Helping Students Handle Disappointment and Pain

Have you noticed a slow trend happening in our culture over the last 30 years?

In nearly every area of life, we have attempted to remove discomfort and disappointment from our lives. I suppose I should have seen this coming. We have to work harder at being happy and content — and pain or disappointment just gets in the way. So — we can take medication over the counter for almost any pain we have. We give our children not only everything they need, but almost everything they want, for fear they’ll be seeing a therapist at twenty-eight-years-old because their parents or teachers failed them. (Am I over-speaking?)

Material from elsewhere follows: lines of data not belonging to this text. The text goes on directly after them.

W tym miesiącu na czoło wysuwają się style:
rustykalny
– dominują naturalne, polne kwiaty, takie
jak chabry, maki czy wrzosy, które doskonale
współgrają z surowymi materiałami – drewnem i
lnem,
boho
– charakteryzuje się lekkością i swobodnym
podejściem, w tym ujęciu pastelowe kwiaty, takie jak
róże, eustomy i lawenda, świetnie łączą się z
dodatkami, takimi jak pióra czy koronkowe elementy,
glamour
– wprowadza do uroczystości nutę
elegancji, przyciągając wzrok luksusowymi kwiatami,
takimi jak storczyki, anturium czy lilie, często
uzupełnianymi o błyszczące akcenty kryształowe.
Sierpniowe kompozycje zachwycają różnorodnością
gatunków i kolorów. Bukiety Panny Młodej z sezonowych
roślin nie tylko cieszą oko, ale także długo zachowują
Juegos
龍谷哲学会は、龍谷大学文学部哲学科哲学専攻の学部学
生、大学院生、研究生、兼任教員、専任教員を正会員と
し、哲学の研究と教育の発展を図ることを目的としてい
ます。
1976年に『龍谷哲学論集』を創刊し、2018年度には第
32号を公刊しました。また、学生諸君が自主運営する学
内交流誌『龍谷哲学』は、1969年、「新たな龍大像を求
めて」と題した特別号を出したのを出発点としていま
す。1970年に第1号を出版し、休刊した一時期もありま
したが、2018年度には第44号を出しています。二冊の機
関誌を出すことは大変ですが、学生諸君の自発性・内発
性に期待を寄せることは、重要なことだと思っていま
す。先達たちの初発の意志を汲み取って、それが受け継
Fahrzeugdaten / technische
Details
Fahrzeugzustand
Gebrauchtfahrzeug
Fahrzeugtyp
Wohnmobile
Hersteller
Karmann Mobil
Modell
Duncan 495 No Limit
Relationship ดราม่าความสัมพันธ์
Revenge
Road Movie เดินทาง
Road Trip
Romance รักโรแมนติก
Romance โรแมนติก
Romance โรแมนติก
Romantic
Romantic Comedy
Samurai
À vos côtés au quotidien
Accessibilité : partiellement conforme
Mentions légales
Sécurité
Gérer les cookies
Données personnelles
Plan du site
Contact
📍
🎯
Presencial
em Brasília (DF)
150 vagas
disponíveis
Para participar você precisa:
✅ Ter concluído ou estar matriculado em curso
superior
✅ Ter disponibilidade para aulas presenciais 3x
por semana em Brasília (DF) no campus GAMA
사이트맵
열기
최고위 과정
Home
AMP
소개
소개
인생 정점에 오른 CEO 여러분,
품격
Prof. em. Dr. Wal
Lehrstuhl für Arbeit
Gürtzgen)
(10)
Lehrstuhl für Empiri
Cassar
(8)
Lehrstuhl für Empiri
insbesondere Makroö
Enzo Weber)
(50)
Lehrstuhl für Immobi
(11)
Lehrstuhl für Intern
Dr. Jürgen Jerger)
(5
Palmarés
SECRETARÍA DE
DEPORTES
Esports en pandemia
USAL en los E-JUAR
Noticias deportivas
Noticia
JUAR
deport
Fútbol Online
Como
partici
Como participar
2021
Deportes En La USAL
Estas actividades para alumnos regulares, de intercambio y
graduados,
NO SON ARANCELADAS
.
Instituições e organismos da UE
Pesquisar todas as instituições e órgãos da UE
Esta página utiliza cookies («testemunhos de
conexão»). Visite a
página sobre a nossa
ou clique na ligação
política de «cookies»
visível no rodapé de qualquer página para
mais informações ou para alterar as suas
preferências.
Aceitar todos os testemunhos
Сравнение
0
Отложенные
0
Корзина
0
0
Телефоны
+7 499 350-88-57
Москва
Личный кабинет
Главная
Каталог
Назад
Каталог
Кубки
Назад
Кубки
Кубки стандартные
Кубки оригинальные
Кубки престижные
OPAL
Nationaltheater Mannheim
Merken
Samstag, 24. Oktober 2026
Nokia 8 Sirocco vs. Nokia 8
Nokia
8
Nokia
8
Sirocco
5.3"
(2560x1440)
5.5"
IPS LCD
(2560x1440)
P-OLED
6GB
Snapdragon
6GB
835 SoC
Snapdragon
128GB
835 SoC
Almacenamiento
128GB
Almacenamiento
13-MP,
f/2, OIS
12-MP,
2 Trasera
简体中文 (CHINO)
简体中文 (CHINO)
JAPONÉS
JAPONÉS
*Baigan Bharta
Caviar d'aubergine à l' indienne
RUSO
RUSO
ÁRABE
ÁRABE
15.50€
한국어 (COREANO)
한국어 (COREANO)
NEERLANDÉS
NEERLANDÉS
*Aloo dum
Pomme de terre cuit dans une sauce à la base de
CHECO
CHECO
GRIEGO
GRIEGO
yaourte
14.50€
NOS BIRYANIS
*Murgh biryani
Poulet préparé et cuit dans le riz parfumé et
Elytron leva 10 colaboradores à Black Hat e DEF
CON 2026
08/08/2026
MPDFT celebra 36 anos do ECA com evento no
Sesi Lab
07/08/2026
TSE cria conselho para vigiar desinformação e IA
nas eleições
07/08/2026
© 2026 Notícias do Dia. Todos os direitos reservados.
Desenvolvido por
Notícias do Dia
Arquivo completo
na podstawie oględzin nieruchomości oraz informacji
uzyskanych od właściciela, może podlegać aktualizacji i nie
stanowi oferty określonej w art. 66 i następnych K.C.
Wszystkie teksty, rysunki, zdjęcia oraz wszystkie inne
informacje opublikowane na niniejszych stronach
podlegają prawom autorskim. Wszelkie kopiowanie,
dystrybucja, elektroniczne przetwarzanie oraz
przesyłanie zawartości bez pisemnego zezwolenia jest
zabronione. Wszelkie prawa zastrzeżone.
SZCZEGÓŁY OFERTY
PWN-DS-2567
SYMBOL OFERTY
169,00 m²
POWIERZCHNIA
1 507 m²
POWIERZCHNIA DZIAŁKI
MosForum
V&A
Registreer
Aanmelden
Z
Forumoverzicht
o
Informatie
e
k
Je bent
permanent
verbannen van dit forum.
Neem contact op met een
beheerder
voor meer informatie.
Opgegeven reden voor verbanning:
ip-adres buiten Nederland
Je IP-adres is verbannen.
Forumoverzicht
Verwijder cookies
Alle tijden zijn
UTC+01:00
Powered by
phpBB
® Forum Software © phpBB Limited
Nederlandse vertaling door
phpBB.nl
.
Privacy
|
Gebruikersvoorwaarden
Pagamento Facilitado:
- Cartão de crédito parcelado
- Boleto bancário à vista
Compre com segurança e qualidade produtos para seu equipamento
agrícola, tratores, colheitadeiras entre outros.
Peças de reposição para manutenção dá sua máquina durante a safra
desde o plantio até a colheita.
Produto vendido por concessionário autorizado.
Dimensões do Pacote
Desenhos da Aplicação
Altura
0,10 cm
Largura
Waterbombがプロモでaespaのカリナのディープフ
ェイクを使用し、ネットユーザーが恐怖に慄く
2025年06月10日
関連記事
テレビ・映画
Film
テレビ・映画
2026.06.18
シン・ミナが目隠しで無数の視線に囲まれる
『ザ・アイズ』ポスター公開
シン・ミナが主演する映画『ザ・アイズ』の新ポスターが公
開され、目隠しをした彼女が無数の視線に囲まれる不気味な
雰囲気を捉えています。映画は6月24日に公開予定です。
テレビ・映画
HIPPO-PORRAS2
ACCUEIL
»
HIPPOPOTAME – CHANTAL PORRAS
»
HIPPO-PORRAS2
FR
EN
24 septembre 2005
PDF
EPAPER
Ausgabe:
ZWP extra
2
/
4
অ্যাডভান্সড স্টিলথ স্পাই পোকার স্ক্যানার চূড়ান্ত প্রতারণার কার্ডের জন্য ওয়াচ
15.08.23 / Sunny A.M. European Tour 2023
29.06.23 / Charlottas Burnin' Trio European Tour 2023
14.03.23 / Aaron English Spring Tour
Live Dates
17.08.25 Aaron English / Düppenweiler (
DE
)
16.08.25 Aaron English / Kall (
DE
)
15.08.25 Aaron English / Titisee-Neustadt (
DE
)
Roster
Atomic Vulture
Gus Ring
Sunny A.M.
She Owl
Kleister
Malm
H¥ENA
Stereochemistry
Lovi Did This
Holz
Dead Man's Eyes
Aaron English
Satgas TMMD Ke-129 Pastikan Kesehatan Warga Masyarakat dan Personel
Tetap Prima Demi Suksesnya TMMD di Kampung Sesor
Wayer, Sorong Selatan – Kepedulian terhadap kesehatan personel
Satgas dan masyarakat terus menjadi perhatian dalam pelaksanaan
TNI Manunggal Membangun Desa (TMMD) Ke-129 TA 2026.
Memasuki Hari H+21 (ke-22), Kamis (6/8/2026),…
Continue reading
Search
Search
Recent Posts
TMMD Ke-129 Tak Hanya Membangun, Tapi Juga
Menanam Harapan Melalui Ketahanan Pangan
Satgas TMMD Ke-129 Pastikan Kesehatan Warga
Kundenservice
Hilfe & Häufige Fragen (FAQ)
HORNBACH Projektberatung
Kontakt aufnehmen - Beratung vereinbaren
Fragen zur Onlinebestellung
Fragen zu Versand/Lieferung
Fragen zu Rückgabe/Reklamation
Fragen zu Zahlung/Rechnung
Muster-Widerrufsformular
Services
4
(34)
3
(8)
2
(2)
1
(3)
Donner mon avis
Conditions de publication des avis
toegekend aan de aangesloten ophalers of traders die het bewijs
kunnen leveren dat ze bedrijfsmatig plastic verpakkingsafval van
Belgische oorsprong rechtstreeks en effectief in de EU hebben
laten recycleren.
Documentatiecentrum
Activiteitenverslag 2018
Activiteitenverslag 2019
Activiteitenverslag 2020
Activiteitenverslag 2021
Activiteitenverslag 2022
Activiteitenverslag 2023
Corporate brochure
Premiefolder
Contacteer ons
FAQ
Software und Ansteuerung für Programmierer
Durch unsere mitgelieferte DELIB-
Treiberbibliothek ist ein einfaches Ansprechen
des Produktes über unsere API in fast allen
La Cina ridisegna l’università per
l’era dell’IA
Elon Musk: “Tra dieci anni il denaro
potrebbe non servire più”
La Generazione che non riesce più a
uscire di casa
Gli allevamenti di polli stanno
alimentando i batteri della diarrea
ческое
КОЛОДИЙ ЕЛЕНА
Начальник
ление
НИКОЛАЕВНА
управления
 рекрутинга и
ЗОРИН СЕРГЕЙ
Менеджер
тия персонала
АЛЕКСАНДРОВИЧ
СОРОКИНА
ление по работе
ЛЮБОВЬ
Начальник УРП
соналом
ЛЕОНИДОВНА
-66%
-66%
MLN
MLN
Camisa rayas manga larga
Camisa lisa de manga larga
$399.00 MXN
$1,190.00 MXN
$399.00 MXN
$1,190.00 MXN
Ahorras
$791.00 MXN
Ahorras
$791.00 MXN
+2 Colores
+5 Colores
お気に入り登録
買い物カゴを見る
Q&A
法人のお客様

My point is: We’ve raised this generation of students to avoid it at all costs. They are conditioned to get far away from it. Earlier this week, 2=two teachers told me stories that illustrate this point. One said he had a young teen in his class that lost her family cat last month. This girl had a meltdown; she’d never lost anything in her life before. This was a big deal. I recognize that pets can become very close to us, but this teacher told me he couldn’t believe it. He had lost his mother as a teenager, as well as both his grandparents, and was floored that his student couldn't even get past losing an animal. Another faculty member mentioned that a mother had approached him and said she wanted to see her son’s grades before he did. She wanted to make sure he was emotionally prepared in case he got some poor ones, and wanted to help him get ready for a B or a C. Hmmm. Wow. What TLC.

I am sorry, but this kind of leadership is hurting us. While I love students and spend time in front of 50,000 of them every year, part of growing up is learning to deal with pain and disappointment. Its what gets us ready for adulthood, when our boss doesn’t break bad news to us gently, or the stock market plummets and no one calls us to make sure we are OK.

May I suggest a few items to teachers, parents, youth workers, and coaches?

1. Talk to students about disappointment and pain. Let them know it is a part of life and a big part of growing up into healthy adults.

2. Share some of your own stories of past hurt or disappointments, and how you learned to deal with them.

3. Give your students perspective — big picture perspective — one what really matters. Help them separate the eternal issues from the temporal ones.

4. Do something together that may introduce sacrifice or hurt, and reflect on the experience along the way.

May I say it again? We have to prepare the child for the path, not the path for the child. This is our job as we build leadership qualities in the next generation.